Plasma-based techniques for intense particle beam characterization at the frontiers of performance

Light induced dynamics in materials are widely studied at modern light sources and offer the potential to engineer new materials, or understand chemical reactions and biological processes. The photon beams used for such experiments are themselves routinely characterized by photo-ionization based methods combined with time resolved streaking techniques. Maximizing the photon beam brightness relies on optimizing the electron accelerator performance. A new concept for measuring the charge density of the particle beams will be presented that relies on tunnel ionization of a neutral gas by the electron beam’s transverse space charge field. By measuring the plasma dynamics including the plasma density, kinetic energy distribution and arrival time distribution of the expanding ion cloud, the charge density of a micron-cubed electron beam can be inferred and optimized. However, when using intense electron beams to ionize a gas, very different physics is manifested compared to photo-ionization. This is due to the large unipolar fields of the charged particle beam that impart a significant momentum to the plasma electrons. As they escape with high radial velocities, they leave the ions unshielded. This non-neutral plasma undergoes Coulomb explosion and the resulting dynamics offers new avenues for direct electron beam characterization.

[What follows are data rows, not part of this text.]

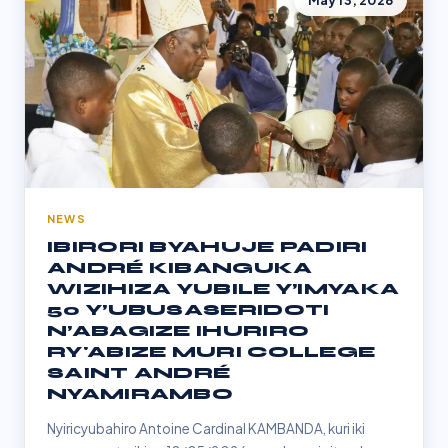
May 13, 2026
NEWS
IBIRORI BYAHUJE PADIRI
ANDRÉ KIBANGUKA
WIZIHIZA YUBILE Y’IMYAKA
50 Y’UBUSASERIDOTI
N’ABAGIZE IHURIRO
RY'ABIZE MURI COLLEGE
SAINT ANDRÉ
NYAMIRAMBO
Nyiricyubahiro Antoine Cardinal KAMBANDA, kuri iki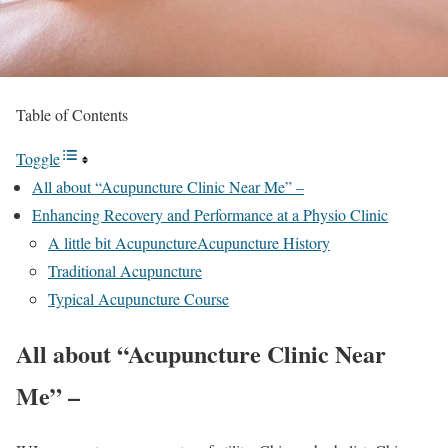
Table of Contents
Toggle
All about “Acupuncture Clinic Near Me” –
Enhancing Recovery and Performance at a Physio Clinic
A little bit AcupunctureAcupuncture History
Traditional Acupuncture
Typical Acupuncture Course
All about “Acupuncture Clinic Near
Me” –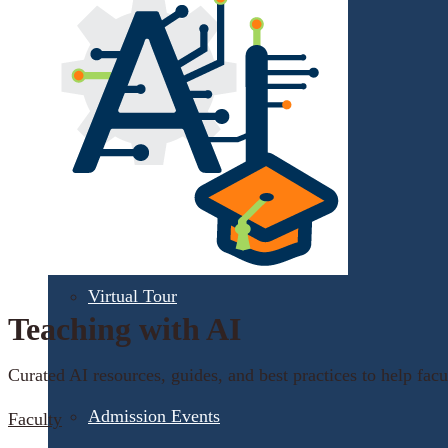
Apply for Free
Transfer to UMA
Virtual Tour
Teaching with AI
Curated AI resources, guides, and best practices to help facul
Admission Events
Faculty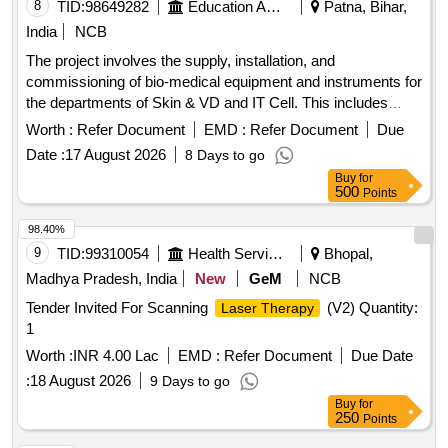
8
TID:
98649282
Education And Research Institute
Patna, Bihar,
India
NCB
The project involves the supply, installation, and
commissioning of bio-medical equipment and instruments for
the departments of Skin & VD and IT Cell. This includes
advanced medical devices such as ND YAG
and
lasers
Worth :
Refer Document
EMD :
Refer Document
Due
CO2 fractional
, along with necessary accessories
lasers
Date :
17 August 2026
8 Days to go
and support systems. ND YAG
with Accessories,
Laser
Buy
for
CO2 Fraction
, Information Kiosk, Thermal Printer
Laser
500
Points
98.40%
9
TID:
99310054
Health Services/equipments
Bhopal,
Madhya Pradesh, India
New
GeM
NCB
Tender Invited For Scanning
(V2) Quantity:
Laser Therapy
1
Worth :
INR 4.00 Lac
EMD :
Refer Document
Due Date
:
18 August 2026
9 Days to go
Buy
for
250
Points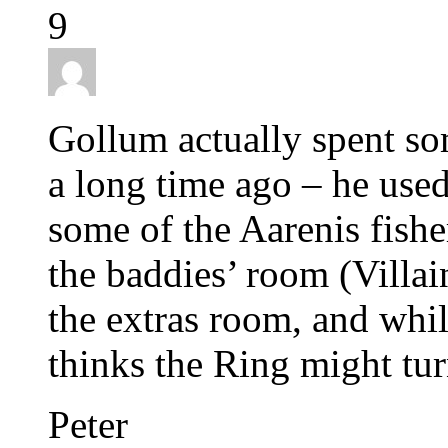
9
Gollum actually spent so
a long time ago – he used
some of the Aarenis fish
the baddies’ room (Villai
the extras room, and whil
thinks the Ring might tur
Peter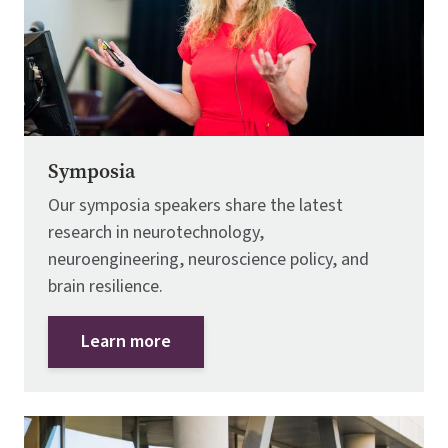
Symposia
Our symposia speakers share the latest
research in neurotechnology,
neuroengineering, neuroscience policy, and
brain resilience.
Learn more
Image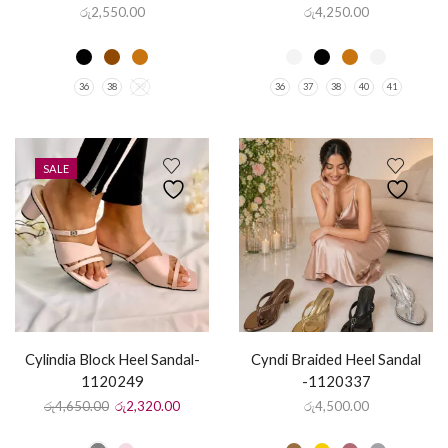
රු
2,550.00
රු
4,250.00
36
38
39
36
37
38
40
41
SALE
Cylindia Block Heel Sandal-
Cyndi Braided Heel Sandal
1120249
-1120337
රු
4,650.00
රු
2,320.00
රු
4,500.00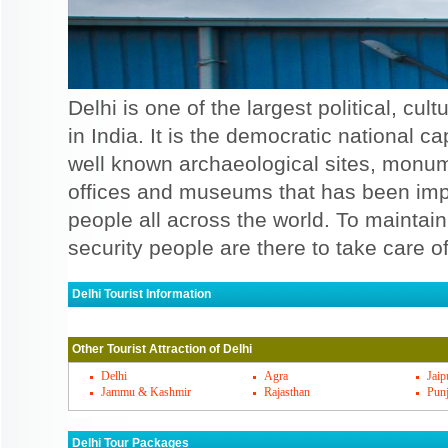
Delhi is one of the largest political, cu
in India. It is the democratic national cap
well known archaeological sites, monu
offices and museums that has been impor
people all across the world. To maintain 
security people are there to take care of 
Delhi Tourist Information
Delhi Must Visit Places
Other Tourist Attraction of Delhi
There are some of the famous places that y
is the top amongst all. There are so many f
Delhi
Agra
Jaip
Jammu & Kashmir
Rajasthan
Pun
the Red fort that you must visit. There are
be visited when you see the places. Mughal
Delhi Tour Packages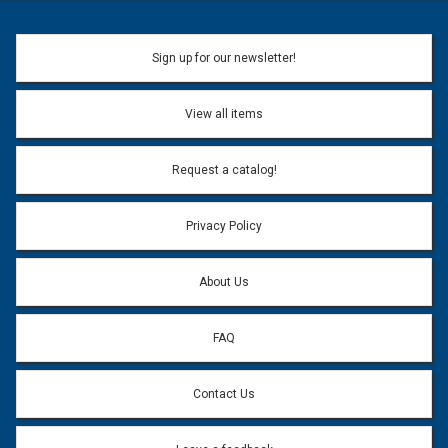
Sign up for our newsletter!
View all items
Request a catalog!
Privacy Policy
About Us
FAQ
Contact Us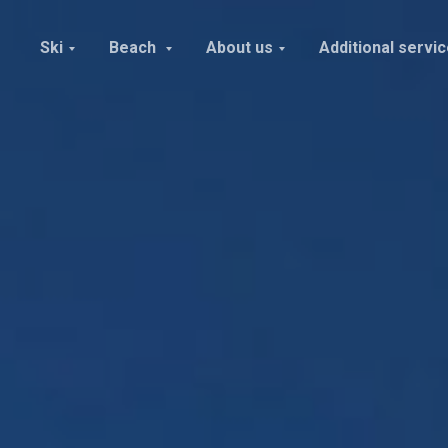
Ski
Beach
About us
Additional servi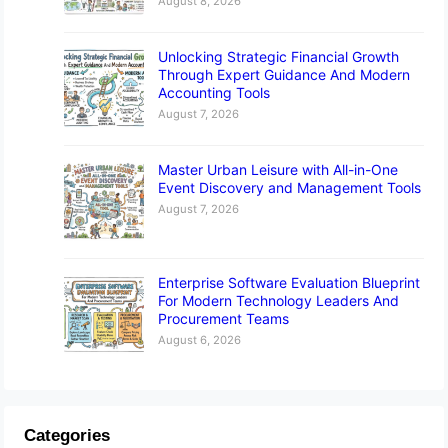
August 8, 2026
Unlocking Strategic Financial Growth
Through Expert Guidance And Modern
Accounting Tools
August 7, 2026
Master Urban Leisure with All-in-One
Event Discovery and Management Tools
August 7, 2026
Enterprise Software Evaluation Blueprint
For Modern Technology Leaders And
Procurement Teams
August 6, 2026
Categories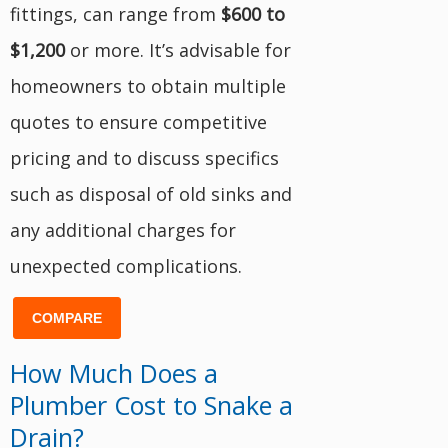
fittings, can range from
$600 to
$1,200
or more. It’s advisable for
homeowners to obtain multiple
quotes to ensure competitive
pricing and to discuss specifics
such as disposal of old sinks and
any additional charges for
unexpected complications.
COMPARE
How Much Does a
Plumber Cost to Snake a
Drain?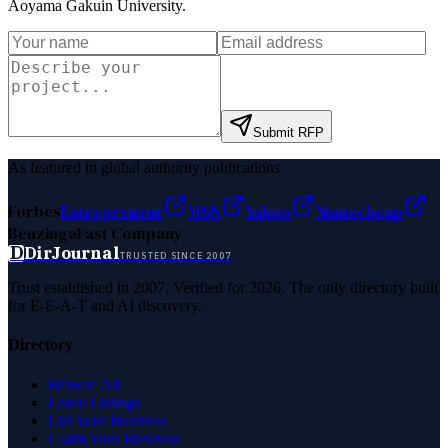
Aoyama Gakuin University
.
Submit RFP
As featured in global authority publications
Forbes
Entrepreneur
MSN
Yahoo
Namecheap
Benzinga
Fast Company
D
DirJournal
TRUSTED SINCE 2007
Trust established in 2007. Verified for 2026. The only directory built
for E-E-A-T and AI discovery.
Directory
Browse All
Latest Listings
List Your Business
Claim Your Business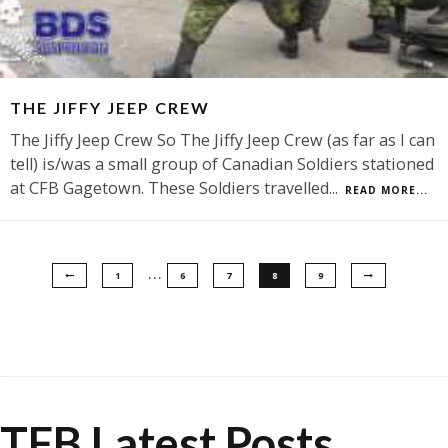
THE JIFFY JEEP CREW
The Jiffy Jeep Crew So The Jiffy Jeep Crew (as far as I can
tell) is/was a small group of Canadian Soldiers stationed
at CFB Gagetown. These Soldiers travelled
...
READ MORE...
…
1
6
7
8
9
TFB Latest Posts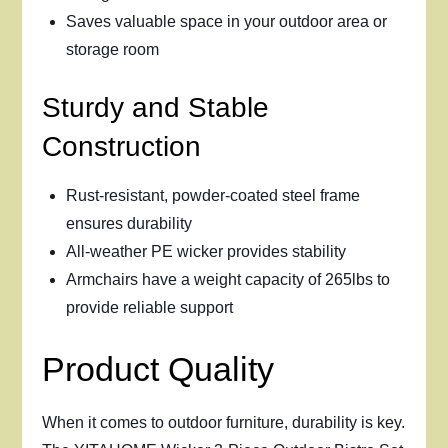
Saves valuable space in your outdoor area or
storage room
Sturdy and Stable
Construction
Rust-resistant, powder-coated steel frame
ensures durability
All-weather PE wicker provides stability
Armchairs have a weight capacity of 265lbs to
provide reliable support
Product Quality
When it comes to outdoor furniture, durability is key.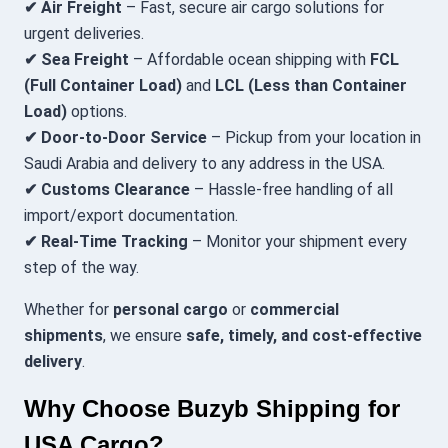
✔ Air Freight
– Fast, secure air cargo solutions for
urgent deliveries.
✔ Sea Freight
– Affordable ocean shipping with
FCL
(Full Container Load)
and
LCL (Less than Container
Load)
options.
✔ Door-to-Door Service
– Pickup from your location in
Saudi Arabia and delivery to any address in the USA.
✔ Customs Clearance
– Hassle-free handling of all
import/export documentation.
✔ Real-Time Tracking
– Monitor your shipment every
step of the way.
Whether for
personal cargo
or
commercial
shipments
, we ensure
safe, timely, and cost-effective
delivery
.
Why Choose Buzyb Shipping for
USA Cargo?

Using both analytic theory and highly sophisticated particle-in-cell simulations (using VSim and WARP), case studies were analyzed for electron beams in conventional and advanced accelerators, for different experimental conditions, such as initial neutral gas density, gas mixtures and electron beam properties. Due to the exponential dependency of the tunnel-ionization probability on the electric field strength, it is shown that the method has the potential to measure electron beams of sub-femtosecond in duration focused down to sub-micrometer sizes. As such it provides a powerful noninvasive, single-shot diagnostic for micron-cube electron beams, instrumental to operation of advanced particle accelerators. We also note that for ultra-short intense unipolar electron beams ionization quenching may be observed, providing access to fundamental quantum mechanical questions. The elaborate simulation results and experimental planning at plasma wakefield accelerator at Berkeley lab (BELLA center) as well as RF-driven accelerator (LCLS machine) at SLAC laboratory will be presented.